WSLCB Gets a Tongue Lashing

Last week, Ruthann Kurose and Jane Rushford, two of the Washington State Liquor and Cannabis Board’s (WSLCB) three members, sat for public comments on the WSLCB’s proposed rules regarding the implementation of the state’s new medical marijuana system. How Russ Hauge, the third board member, got out of this one is a mystery to me. Kurose and Rushford did not look psyched to be there, and I don’t blame them—the meeting was a two-hour-long series of rants, criticisms, and accusations, punctuated by the occasional courteous dude in a suit with a wonky bone to pick.

The gripes were seemingly endless and came from all corners of the marijuana world.
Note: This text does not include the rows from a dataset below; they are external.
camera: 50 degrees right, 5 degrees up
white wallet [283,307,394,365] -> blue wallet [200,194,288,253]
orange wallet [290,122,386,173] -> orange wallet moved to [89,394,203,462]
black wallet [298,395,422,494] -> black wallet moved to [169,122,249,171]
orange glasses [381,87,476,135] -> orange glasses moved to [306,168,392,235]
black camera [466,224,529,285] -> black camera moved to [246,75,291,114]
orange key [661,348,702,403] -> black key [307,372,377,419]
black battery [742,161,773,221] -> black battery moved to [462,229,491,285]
Medical advocates showed up to berate the board for things related to dosage, access, quality assurance, and so on ad infinitum. Retail shop owners criticized the board for being too lenient on medical businesses trying to get I-502 licenses. A dude from South Seattle accused the board and the cannabis industry for being racist. A lady with a tiny dog called the board “corrupt.” A bajillion UFCW workers took the board to task for failing to enshrine worker protections in their new rules. I was honestly surprised that someone didn’t blame the WSLCB for the weather.
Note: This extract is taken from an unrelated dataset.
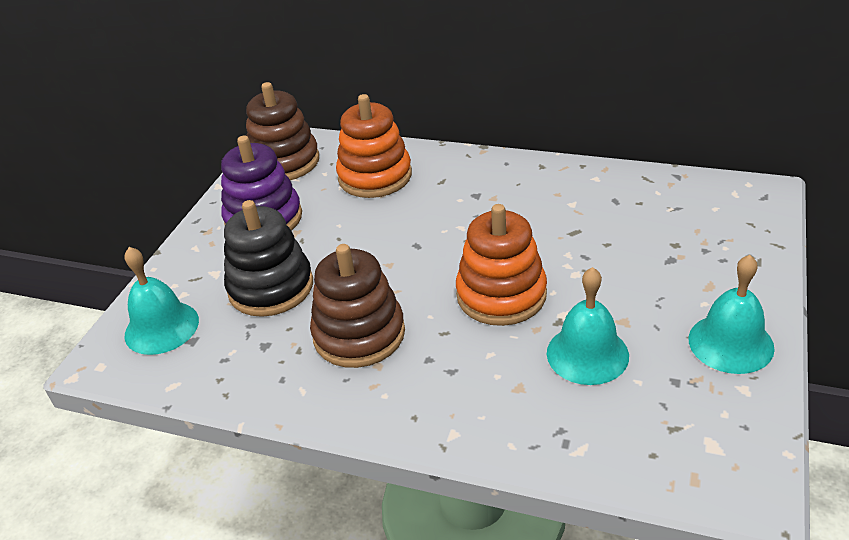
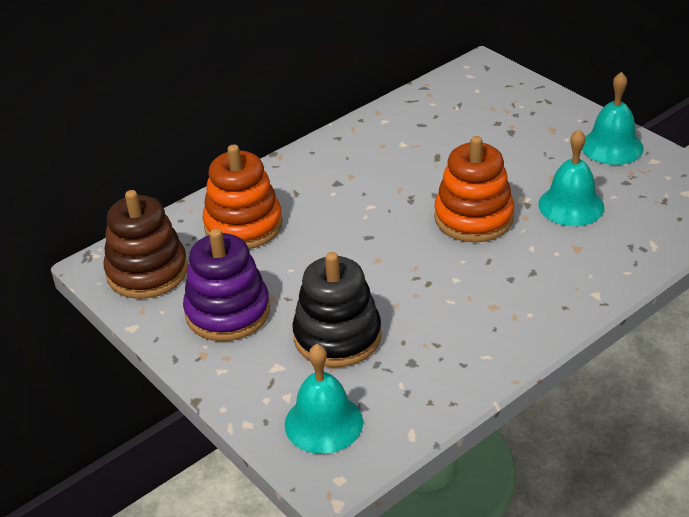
camera: 60 degrees left, 0 degrees up
brown stacking toy [310,244,405,368] -> none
Apparently, being a member on the board requires being the second, third, or fourth most-hated person in the state (after Tim Eyman, obviously!). I know it’s only a half-time gig, but you’d have to pay me a lot more than $50,000 a year to do what they do. Who knows? Maybe if we paid them for full-time we’d have less to bitch about.

Support The Stranger

Washington Is Home to Nation’s First Tribal Marijuana Business

Washington’s Squaxin Island Tribe made history recently when it opened the very first recreational marijuana store on Native American land. Elevation opened near Shelton, on the southwest side of Puget Sound, at 4:20 p.m. on November 12, reports NW News Network (NWNN). It sources its pot from various licensed recreational marijuana producers and processors, as the tribe does not yet grow its own.
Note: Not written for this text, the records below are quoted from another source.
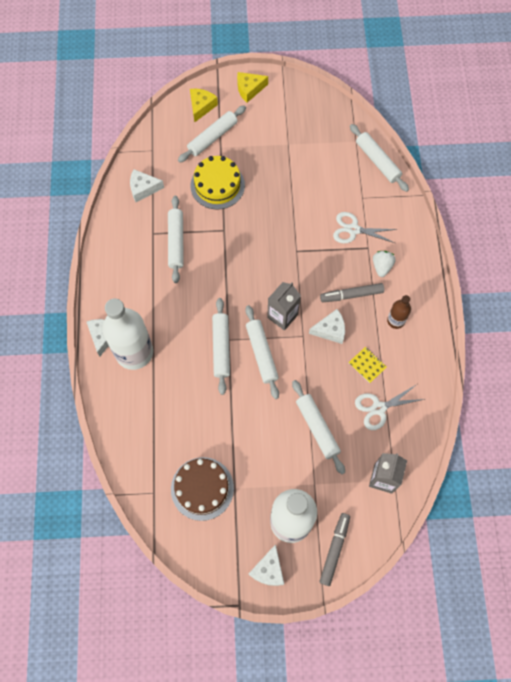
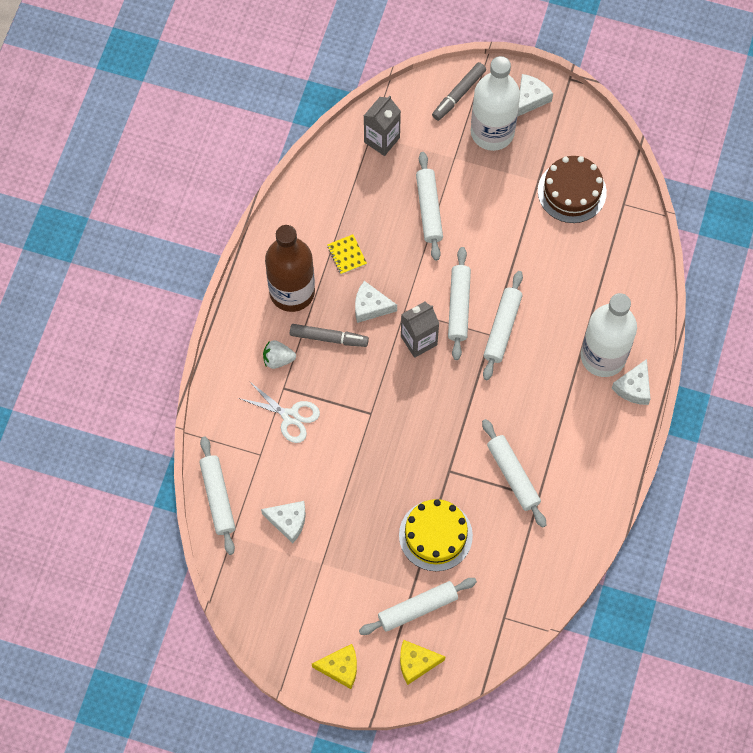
camera: 160 degrees left, 0 degrees up
white cheese [130,169,164,202] -> white cheese moved to [261,501,306,544]
white rolling pin [168,196,184,283] -> white rolling pin turned 45 degrees counterclockwise [482,419,546,528]
yellow cheese [190,89,218,122] -> yellow cheese turned 45 degrees clockwise [400,640,445,685]
white scissors [355,384,425,430] -> none
white strawberry [373,251,396,277] -> white strawberry turned 60 degrees clockwise [263,340,296,369]
brown bottle [387,295,411,329] -> brown bottle [265,225,315,312], size x2.09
Though the US Department of Justice indicated in December 2014 that the Cole Memorandum—which implicitly gave states the go ahead to legalize pot if they kept it out the hands of kiddies and cartels—would also apply in Indian Country, the Squaxin Island Tribe is the first tribe to successfully open a marijuana business. The Santee Sioux in South Dakota set up a grow, with plans to open a marijuana resort, but eventually burned their plants and gave up after protracted bickering with state authorities.

Here in Washington, we’re a little more pot-friendly, and the state’s main concern was not undercutting the pot businesses already operating here. According to NWNN, the tribe agreed to charge taxes equivalent to what recreational shops already charge. Check off another weed first for Washington.